Crônica de uma Manhã
 
As férias são coirmãs do Éden! Sim, um paraíso... Mas só no comecinho, porque depois da novidade de estar à toa na vida e fazer tudo que se estava esperando há um tempão — e não era feito por falta de tempo — baixa o tédio. Acordei assim meio entediada e imediatamente tratei de inventar moda: cismei de ir buscar um colarzinho de estimação da minha mãe que tinha deixado no conserto, na semana passada. Só que no meio do caminho comecei a ter dúvidas se tinha sido uma boa ideia: não imaginei que a lojinha de consertos ficasse tão longe. Isto, porque quando deixei o colar estava de carro. E agora eu só podia contar com dois pezinhos andando. Mas, já que eu tinha inventado, agora iria até o fim.

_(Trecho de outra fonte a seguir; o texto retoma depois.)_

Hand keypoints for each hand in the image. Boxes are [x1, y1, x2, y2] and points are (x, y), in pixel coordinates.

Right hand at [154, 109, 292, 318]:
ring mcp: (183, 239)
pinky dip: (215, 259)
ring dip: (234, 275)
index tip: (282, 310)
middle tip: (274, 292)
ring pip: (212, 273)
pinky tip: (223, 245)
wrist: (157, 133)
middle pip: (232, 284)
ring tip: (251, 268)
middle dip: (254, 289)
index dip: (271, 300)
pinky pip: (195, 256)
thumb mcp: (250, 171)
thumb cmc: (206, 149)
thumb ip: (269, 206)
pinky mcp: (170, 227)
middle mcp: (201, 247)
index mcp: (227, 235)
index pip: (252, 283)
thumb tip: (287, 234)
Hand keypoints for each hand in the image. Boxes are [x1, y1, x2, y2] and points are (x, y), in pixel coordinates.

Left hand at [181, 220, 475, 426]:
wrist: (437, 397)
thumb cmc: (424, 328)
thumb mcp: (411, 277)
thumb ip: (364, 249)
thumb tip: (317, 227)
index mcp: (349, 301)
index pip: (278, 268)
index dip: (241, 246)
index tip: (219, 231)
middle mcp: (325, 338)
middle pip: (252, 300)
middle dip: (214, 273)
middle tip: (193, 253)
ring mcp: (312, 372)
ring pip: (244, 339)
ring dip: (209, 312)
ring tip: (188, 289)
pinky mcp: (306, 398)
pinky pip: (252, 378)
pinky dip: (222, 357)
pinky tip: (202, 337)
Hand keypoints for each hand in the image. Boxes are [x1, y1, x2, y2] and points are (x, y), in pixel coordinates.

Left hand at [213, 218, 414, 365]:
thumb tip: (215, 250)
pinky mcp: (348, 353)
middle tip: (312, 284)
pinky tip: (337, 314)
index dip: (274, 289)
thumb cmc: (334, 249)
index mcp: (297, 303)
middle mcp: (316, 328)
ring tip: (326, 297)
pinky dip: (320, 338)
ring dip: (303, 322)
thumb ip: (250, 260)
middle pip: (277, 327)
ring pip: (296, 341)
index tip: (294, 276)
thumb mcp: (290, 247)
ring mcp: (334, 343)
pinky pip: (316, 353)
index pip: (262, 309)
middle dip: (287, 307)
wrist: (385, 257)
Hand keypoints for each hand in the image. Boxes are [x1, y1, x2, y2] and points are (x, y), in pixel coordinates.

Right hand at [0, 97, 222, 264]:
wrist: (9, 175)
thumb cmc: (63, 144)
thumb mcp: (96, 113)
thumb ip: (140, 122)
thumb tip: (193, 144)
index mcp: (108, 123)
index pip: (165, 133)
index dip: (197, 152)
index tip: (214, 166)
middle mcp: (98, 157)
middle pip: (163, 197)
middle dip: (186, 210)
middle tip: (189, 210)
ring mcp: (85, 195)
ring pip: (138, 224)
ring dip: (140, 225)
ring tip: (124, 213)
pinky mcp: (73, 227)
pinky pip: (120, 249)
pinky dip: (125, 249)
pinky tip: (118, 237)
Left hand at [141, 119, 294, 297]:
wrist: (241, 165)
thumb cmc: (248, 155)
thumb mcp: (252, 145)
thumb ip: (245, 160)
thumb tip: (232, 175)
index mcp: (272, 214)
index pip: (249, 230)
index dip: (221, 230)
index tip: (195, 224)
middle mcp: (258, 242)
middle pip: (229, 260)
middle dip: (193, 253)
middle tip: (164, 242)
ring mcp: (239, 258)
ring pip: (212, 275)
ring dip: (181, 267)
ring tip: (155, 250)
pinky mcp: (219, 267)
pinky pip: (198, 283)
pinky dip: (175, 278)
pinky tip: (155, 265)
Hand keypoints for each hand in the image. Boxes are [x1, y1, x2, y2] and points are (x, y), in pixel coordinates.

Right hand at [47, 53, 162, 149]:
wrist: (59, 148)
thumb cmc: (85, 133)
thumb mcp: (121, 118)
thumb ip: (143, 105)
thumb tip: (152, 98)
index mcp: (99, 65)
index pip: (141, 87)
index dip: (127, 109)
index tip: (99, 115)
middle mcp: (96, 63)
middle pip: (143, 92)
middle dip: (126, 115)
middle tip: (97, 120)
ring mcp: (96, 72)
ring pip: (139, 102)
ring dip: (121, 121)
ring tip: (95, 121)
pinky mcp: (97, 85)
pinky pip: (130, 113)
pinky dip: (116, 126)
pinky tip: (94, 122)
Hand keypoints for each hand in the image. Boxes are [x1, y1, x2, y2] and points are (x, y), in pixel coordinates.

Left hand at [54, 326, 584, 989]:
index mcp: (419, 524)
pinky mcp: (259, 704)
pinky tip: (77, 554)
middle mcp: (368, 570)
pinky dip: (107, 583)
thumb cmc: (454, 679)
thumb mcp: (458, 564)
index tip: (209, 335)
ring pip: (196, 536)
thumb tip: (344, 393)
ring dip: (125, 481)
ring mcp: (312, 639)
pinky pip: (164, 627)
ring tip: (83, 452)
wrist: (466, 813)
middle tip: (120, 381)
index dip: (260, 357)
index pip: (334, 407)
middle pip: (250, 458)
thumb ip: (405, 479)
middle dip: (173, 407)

Fui até o fim. Cheguei lá mortinha, cansada, suada, pedindo um copo d’água pra moça do balcão, que me trouxe uma caneca de alumínio cheinha de água ultragelada! Sagrada aguinha. Muito bem, com o colar tinindo de novinho na bolsa, vamos embora! E agora mais leve, pois a água me refrescou e tive a santa ideia de seguir outro trajeto, por uma ruinha mais arborizada, portanto mais fresca. Muito oportuno, pois pude descobrir como a cidade cresceu por aquelas bandas. Juro que custei a me situar, pois tudo estava muito diferente do que eu tinha visto pela última vez. Concluo: estou desatualizadíssima da minha terra natal.

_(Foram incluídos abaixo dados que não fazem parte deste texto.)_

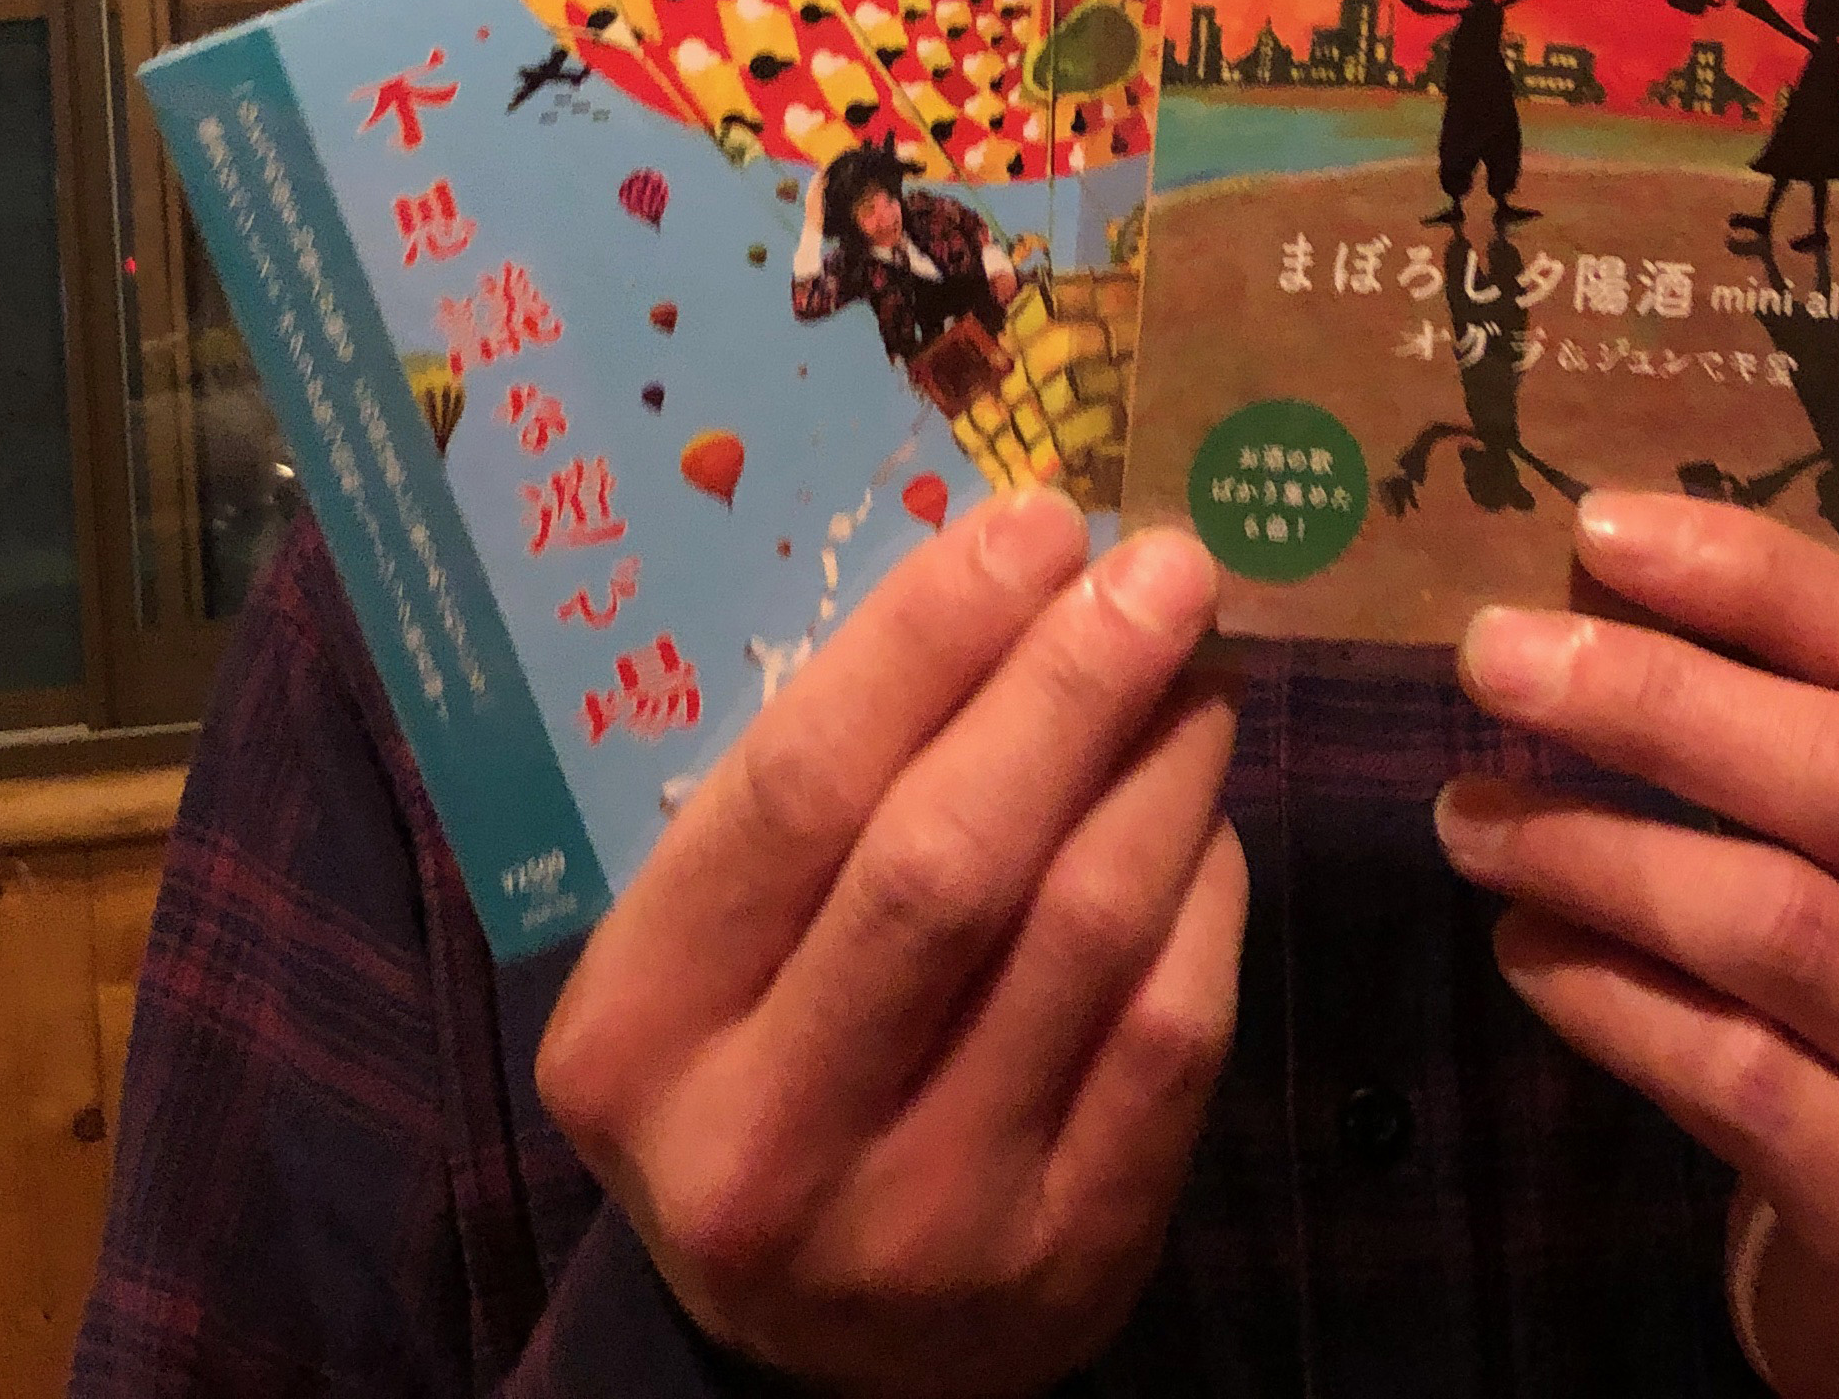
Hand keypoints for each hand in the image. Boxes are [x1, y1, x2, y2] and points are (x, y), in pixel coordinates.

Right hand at [538, 493, 1246, 1395]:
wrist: (820, 1363)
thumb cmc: (757, 1073)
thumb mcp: (708, 954)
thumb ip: (810, 798)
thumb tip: (999, 577)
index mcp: (636, 1035)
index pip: (796, 790)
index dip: (929, 638)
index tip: (1033, 523)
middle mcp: (762, 1144)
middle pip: (944, 860)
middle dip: (1069, 685)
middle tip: (1161, 566)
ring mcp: (926, 1221)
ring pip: (1081, 936)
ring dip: (1162, 768)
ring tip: (1199, 666)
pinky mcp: (1071, 1266)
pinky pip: (1171, 1034)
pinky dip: (1203, 894)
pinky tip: (1202, 815)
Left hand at [1434, 494, 1838, 1398]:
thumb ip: (1834, 723)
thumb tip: (1611, 569)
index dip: (1763, 584)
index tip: (1597, 529)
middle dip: (1655, 700)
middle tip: (1495, 657)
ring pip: (1785, 931)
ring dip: (1597, 851)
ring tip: (1469, 814)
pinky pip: (1739, 1077)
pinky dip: (1607, 996)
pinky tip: (1525, 947)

Imperdoável, deixar passar em branco tanta novidade: a velha escola toda reformada, muitas construções novinhas em folha, a área da fábrica toda remodelada e ampliada, ruas pavimentadas, muito comércio com uma variedade imensa de serviços. E o parque que margeia a Avenida dos Bernardes? As árvores cresceram tanto que o lugar ficou irreconhecível: agora, o que vejo é uma extensa área verde, com tanta sombra que até dá vontade de ficar por ali. Bom mesmo seria armar uma rede e curtir o frescor do arvoredo, com sinfonia de passarinho cantando e... Boas férias!

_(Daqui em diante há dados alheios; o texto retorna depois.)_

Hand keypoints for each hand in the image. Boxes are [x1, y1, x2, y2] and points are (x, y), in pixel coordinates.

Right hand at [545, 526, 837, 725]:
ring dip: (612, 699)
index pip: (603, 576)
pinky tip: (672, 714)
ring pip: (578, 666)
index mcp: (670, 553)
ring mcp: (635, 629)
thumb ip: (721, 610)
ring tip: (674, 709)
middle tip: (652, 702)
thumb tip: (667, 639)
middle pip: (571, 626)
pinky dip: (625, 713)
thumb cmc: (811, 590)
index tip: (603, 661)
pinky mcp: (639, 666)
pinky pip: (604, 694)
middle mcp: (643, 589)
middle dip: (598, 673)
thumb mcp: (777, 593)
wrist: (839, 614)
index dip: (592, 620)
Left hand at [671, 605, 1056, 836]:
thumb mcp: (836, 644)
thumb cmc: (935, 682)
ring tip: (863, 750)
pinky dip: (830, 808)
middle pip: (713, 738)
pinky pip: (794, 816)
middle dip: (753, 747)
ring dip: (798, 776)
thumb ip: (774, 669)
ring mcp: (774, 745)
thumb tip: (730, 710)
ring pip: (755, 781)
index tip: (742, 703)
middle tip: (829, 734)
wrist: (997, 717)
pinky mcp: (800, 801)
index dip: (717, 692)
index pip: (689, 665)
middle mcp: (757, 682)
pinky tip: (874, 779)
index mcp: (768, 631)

Pego novamente a via do sol. No caminho pra casa ainda encontro muito com o que me distrair. A cidade está se alastrando em áreas de novos loteamentos, onde casas pipocam, numa promissora perspectiva colonizadora deste meu torrão. Tenho a impressão de que os programas do governo operaram o milagre da Multiplicação das Moradias. O “Minha Casa, Minha Dívida”, realmente prosperou nestas redondezas.

Por fim, vou reconhecendo meus domínios. Passo pelo Poliesportivo, de onde vem o alarido da molecada praticando algum esporte. Paro pra ler certos recados pichados nas paredes externas do Ginásio. Entre a profusão da rabisqueira um deles alardeia “Gilmar é Gay!”. Coitado do Gilmar, ter sua condição sexual exposta assim ao público não deve ser nada bom. Tem mais: “Raíssa é maconheira”. Chi! A coisa também não tá boa pra Raíssa. Por fim, entre outras pinceladas, descubro que “Pablo ama  Lu”. Esse pelo menos veiculou algo que preste. Declarar amor é sempre louvável por parte de quem ama, e receber a declaração, ainda que numa pichação, também deve ter lá os seus encantos.

Sigo meu caminho, doida pra chegar em casa e me refrescar do calor que aumenta assustadoramente na rua. Intimamente vou pensando com meus botões: um giro a pé pela cidade é uma reviravolta geral pra atualizar os conhecimentos locais. E ainda tem gente que reclama de tédio. Que falta de criatividade! Nada que um bom par de tênis e a vontade de gastar as pernas não resolvam.